Since the beginning of the Arab Spring a year and a half ago, many countries have undergone major political change. Hosni Mubarak, Muammar Ghadaffi, and Zine El Abidine Ben Ali have been ousted from Egypt, Libya, and Tunisia respectively. The uprisings also spread to the Western world in the form of the Occupy protests, which have raised awareness of the inequality gap present in first world nations and revealed a disconnect between the people and authority (see our other articles on the subject).
But the protests are not over yet, and democracy is still being trampled as those in positions of power attempt to exert control. The UN plans to condemn the Canadian government for enacting legislation that infringes upon the fundamental right to protest. UN Watch’s press release also calls attention to a troubling matter: although the UN is criticizing the Canadian government, it is neglecting to mention the enormous violence in Syria and the daily human rights abuses that occur in China. In fact, the UN recently suspended its observation operations in Syria due to the high level of violence there. It was forced to do so after violence escalated and Russia and China blocked the possibility of further intervention. These countries see Western intervention as unwanted influence on their side of the world. Allowing Syrian violence to be diminished could also turn the spotlight back to those countries’ human rights offenses.
Egypt is also in a state of near martial law. Its military recently declared itself to be the major power base in the country; it usurped legislative and budgetary powers, thus diminishing the power of the newly elected president. It seems that the Tahrir Square protests were for naught, and the UN is unlikely to step in to maintain the democratic process.

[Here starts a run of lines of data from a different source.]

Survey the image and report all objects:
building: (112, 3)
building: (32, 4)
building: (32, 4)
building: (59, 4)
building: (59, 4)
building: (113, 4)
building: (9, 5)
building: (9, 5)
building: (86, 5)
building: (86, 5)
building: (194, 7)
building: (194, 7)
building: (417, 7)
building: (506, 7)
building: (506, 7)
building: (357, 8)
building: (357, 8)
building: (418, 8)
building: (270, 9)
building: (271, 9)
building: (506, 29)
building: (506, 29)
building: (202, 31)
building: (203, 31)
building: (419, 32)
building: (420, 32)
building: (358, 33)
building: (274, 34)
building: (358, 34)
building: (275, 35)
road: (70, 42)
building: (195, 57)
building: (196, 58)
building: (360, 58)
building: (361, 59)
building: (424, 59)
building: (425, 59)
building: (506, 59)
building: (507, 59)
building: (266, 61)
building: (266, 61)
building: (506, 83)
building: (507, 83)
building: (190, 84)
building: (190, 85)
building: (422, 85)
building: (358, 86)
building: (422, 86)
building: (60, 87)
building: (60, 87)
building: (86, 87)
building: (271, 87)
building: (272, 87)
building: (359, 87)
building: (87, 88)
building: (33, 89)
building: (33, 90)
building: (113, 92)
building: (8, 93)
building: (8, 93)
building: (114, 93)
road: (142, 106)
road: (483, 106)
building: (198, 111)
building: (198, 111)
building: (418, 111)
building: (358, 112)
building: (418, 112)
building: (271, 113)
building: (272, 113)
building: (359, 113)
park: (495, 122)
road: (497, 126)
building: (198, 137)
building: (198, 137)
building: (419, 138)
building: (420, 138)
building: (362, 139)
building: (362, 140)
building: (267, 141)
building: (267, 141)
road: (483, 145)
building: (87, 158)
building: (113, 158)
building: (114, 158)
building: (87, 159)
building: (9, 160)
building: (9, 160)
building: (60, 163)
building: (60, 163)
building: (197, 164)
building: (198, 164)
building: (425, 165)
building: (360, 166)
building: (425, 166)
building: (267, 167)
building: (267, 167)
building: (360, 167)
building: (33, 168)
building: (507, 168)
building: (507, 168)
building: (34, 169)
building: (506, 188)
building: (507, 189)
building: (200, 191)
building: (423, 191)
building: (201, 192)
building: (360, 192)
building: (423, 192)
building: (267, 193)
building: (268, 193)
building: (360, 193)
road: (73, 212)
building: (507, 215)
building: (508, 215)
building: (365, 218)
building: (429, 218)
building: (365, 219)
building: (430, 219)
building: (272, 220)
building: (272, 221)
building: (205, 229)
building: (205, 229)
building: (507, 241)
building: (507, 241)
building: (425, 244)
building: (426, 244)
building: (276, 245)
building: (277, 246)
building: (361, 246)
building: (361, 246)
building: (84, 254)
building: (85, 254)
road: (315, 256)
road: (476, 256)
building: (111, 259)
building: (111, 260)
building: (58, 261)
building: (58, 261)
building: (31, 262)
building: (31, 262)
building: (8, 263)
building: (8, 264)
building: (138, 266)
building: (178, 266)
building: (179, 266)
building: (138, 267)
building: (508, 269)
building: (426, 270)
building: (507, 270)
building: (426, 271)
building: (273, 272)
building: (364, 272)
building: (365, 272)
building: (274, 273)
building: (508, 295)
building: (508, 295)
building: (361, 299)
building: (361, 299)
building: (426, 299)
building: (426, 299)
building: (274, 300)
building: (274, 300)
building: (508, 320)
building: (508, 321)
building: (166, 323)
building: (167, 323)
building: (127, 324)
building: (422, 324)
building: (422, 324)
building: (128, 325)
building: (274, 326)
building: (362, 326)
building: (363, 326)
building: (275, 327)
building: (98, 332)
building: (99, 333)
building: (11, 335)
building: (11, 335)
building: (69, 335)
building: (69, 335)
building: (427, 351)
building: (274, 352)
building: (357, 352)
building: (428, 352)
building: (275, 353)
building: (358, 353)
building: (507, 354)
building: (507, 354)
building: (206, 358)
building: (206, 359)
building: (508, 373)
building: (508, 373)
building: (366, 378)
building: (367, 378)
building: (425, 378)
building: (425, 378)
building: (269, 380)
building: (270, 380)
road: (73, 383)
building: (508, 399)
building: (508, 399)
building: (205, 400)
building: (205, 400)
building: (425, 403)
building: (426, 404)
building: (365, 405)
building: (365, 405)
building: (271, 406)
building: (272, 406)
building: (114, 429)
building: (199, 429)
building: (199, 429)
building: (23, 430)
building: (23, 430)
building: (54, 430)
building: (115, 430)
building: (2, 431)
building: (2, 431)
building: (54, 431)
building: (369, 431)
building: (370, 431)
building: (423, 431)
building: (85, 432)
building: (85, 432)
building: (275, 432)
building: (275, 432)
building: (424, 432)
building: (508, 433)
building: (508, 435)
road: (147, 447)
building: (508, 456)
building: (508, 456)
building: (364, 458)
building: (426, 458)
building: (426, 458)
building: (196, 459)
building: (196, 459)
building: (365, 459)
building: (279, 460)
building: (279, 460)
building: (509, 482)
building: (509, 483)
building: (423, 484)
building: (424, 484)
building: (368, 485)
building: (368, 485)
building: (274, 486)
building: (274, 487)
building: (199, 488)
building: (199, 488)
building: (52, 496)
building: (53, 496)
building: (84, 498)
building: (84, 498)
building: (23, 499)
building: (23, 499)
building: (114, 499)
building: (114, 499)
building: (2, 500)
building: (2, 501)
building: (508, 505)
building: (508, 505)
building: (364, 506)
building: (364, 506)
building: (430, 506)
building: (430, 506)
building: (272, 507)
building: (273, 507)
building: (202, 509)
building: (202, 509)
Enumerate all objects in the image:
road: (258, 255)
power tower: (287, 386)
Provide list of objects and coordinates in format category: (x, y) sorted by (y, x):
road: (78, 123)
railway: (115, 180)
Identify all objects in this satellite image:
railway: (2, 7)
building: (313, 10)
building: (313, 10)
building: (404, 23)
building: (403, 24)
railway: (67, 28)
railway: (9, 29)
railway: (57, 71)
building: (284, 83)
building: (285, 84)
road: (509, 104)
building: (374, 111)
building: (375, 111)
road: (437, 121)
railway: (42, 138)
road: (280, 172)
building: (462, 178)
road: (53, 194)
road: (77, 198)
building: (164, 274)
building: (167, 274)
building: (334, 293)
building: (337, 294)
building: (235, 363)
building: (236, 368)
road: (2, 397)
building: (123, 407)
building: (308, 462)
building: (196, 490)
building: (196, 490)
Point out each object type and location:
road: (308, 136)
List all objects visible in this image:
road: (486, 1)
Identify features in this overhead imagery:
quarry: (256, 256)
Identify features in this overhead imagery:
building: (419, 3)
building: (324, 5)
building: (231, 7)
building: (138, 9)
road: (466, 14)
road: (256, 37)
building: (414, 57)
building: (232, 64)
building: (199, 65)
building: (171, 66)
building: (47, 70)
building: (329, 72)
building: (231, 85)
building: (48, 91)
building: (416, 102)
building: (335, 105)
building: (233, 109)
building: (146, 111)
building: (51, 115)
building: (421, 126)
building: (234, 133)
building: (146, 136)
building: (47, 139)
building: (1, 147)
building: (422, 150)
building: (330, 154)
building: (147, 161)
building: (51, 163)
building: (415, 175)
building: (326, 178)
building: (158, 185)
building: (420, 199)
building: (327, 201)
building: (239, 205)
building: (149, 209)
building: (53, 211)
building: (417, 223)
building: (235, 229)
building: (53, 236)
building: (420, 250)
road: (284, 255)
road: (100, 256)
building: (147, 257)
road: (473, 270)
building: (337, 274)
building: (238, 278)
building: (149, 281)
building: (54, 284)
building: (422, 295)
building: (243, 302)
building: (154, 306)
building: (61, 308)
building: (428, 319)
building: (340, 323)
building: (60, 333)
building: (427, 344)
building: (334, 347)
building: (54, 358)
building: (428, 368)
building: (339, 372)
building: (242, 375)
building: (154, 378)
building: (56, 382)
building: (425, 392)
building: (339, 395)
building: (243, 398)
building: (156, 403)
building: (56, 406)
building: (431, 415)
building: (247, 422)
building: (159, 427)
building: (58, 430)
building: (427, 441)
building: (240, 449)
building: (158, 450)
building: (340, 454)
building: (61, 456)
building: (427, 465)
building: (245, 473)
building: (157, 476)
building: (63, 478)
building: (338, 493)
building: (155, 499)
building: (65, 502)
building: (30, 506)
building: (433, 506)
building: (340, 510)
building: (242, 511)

So the UN is forced to do the only thing it can do – back off of the countries where the real problems lie, and focus on those nations where a condemnation by the UN may have some effect. Canada is still a democratic nation with properly functioning institutions, and a condemnation by the UN may turn enough heads to reverse the draconian anti-protest legislation that was passed. But unfortunately, without a fully united UN Security Council, no real progress can be made in those countries where citizens suffer not only financially, but also physically.